Enhance ConfigReloader.cs:

  • New ReloadAsync(NatsServer server):
    • Re-parse config file
    • Diff(old, new) for change list
    • Apply reloadable changes: logging, auth, TLS, limits
    • Reject non-reloadable with warning
    • Auth change propagation: iterate clients, re-evaluate, close unauthorized
  • TLS reload: server.ReloadTlsCertificate(newCert)

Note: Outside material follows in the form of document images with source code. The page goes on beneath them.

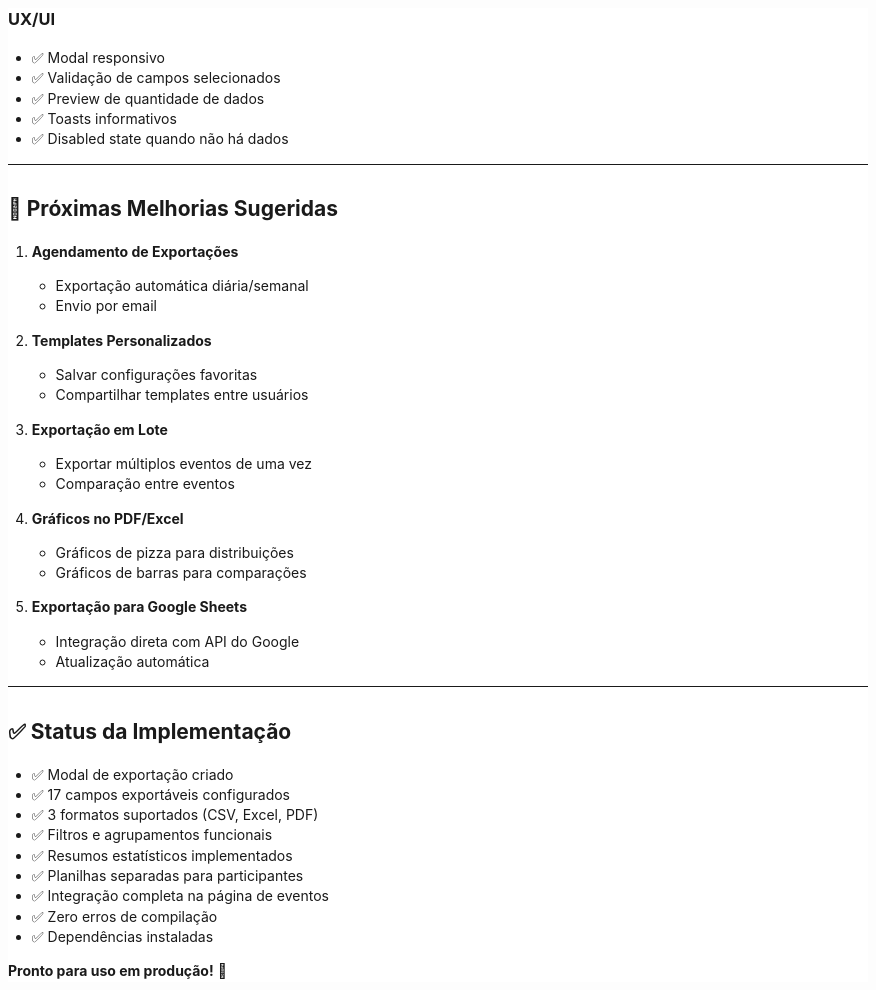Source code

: ### **UX/UI**

- ✅ Modal responsivo
- ✅ Validação de campos selecionados
- ✅ Preview de quantidade de dados
- ✅ Toasts informativos
- ✅ Disabled state quando não há dados

---

## 📝 Próximas Melhorias Sugeridas

1. **Agendamento de Exportações**

   - Exportação automática diária/semanal
   - Envio por email

2. **Templates Personalizados**

   - Salvar configurações favoritas
   - Compartilhar templates entre usuários

3. **Exportação em Lote**

   - Exportar múltiplos eventos de uma vez
   - Comparação entre eventos

4. **Gráficos no PDF/Excel**

   - Gráficos de pizza para distribuições
   - Gráficos de barras para comparações

5. **Exportação para Google Sheets**
   - Integração direta com API do Google
   - Atualização automática

---

## ✅ Status da Implementação

- ✅ Modal de exportação criado
- ✅ 17 campos exportáveis configurados
- ✅ 3 formatos suportados (CSV, Excel, PDF)
- ✅ Filtros e agrupamentos funcionais
- ✅ Resumos estatísticos implementados
- ✅ Planilhas separadas para participantes
- ✅ Integração completa na página de eventos
- ✅ Zero erros de compilação
- ✅ Dependências instaladas

**Pronto para uso em produção!** 🎉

4F: Implicit Route/Gateway Discovery

Enhance RouteManager.cs:

  • ProcessImplicitRoute(serverInfo):
    • Extract connect_urls from INFO
    • For each unknown URL: create solicited connection
    • Track in _discoveredRoutes set to avoid duplicates
  • ForwardNewRouteInfoToKnownServers(newPeer):
    • Send updated INFO to all existing routes
    • Include new peer in connect_urls

Enhance GatewayManager.cs:

  • ProcessImplicitGateway(gatewayInfo):
    • Extract gateway URLs from INFO
    • Create outbound connection to discovered gateway
  • GossipGatewaysToInboundGateway(conn):
    • Share known gateways with new inbound connections

Test Strategy

Per-Phase Test Requirements

Phase 1 tests:

  • FileStore: encrypted block round-trip, compressed block round-trip, crash recovery with TTL, checksum validation on corrupt data, atomic write failure recovery
  • IStreamStore: each missing method gets at least 2 test cases
  • RAFT WAL: persist → restart → verify state, concurrent appends, compaction
  • Joint consensus: add peer during normal operation, remove peer, add during leader change

Phase 2 tests:

  • Snapshot encode → decode round-trip (golden test with known data)
  • Monitor loop processes stream/consumer assignment entries
  • Inflight tracking prevents duplicate proposals
  • Leadership transition clears state correctly

Phase 3 tests:

  • Consumer delivery loop delivers messages in order, respects MaxAckPending
  • Pull request expiry, batch/maxBytes enforcement
  • NAK with delay schedules redelivery at correct time
  • Pause/resume stops and restarts delivery
  • Mirror retry recovers after source failure
  • Purge with subject filter only removes matching

Phase 4 tests:

  • Flush coalescing: measure syscall count reduction under load
  • Stall gate: producer blocks when client is slow
  • MQTT session restore after restart
  • SIGHUP triggers reload, auth changes disconnect unauthorized clients
  • Implicit route discovery creates connections to unknown peers

Parity DB Updates

When porting Go tests, update docs/test_parity.db:

UPDATE go_tests SET status='mapped', dotnet_test='TestName', dotnet_file='File.cs'
WHERE go_test='GoTestName';

Risk Mitigation

  1. RAFT WAL correctness: Use fsync on every commit, validate on load, golden tests with known-good WAL files
  2. Joint consensus edge cases: Test split-brain scenarios with simulated partitions
  3. Snapshot format drift: Version header, backward compatibility checks, golden tests
  4. Async loop races: Use structured concurrency (CancellationToken chains), careful locking around inflight maps
  5. FileStore crash recovery: Intentional corruption tests (truncated blocks, zero-filled regions)
  6. MQTT persistence migration: Feature flag to toggle JetStream backing vs in-memory

Phase Dependencies

Phase 1A (FileStore blocks) ─────────────────┐
Phase 1B (IStreamStore methods) ─────────────┤
Phase 1C (RAFT WAL) ─────────────────────────┼─→ Phase 2 (JetStream Cluster) ─→ Phase 3 (Consumer/Stream)
Phase 1D (RAFT joint consensus) ─────────────┘                                         │
                                                                                        ↓
Phase 4A-C (Client perf) ───────────────────────────────────────────── independent ──────┤
Phase 4D (MQTT persistence) ──────────────────── depends on Phase 1 + Phase 3 ──────────┤
Phase 4E (SIGHUP reload) ──────────────────────────────────────────── independent ──────┤
Phase 4F (Route/Gateway discovery) ─────────────────────────────────── independent ─────┘

Phase 4A-C, 4E, and 4F are independent and can be parallelized with Phase 3. Phase 4D requires Phase 1 (storage) and Phase 3 (consumers) to be complete.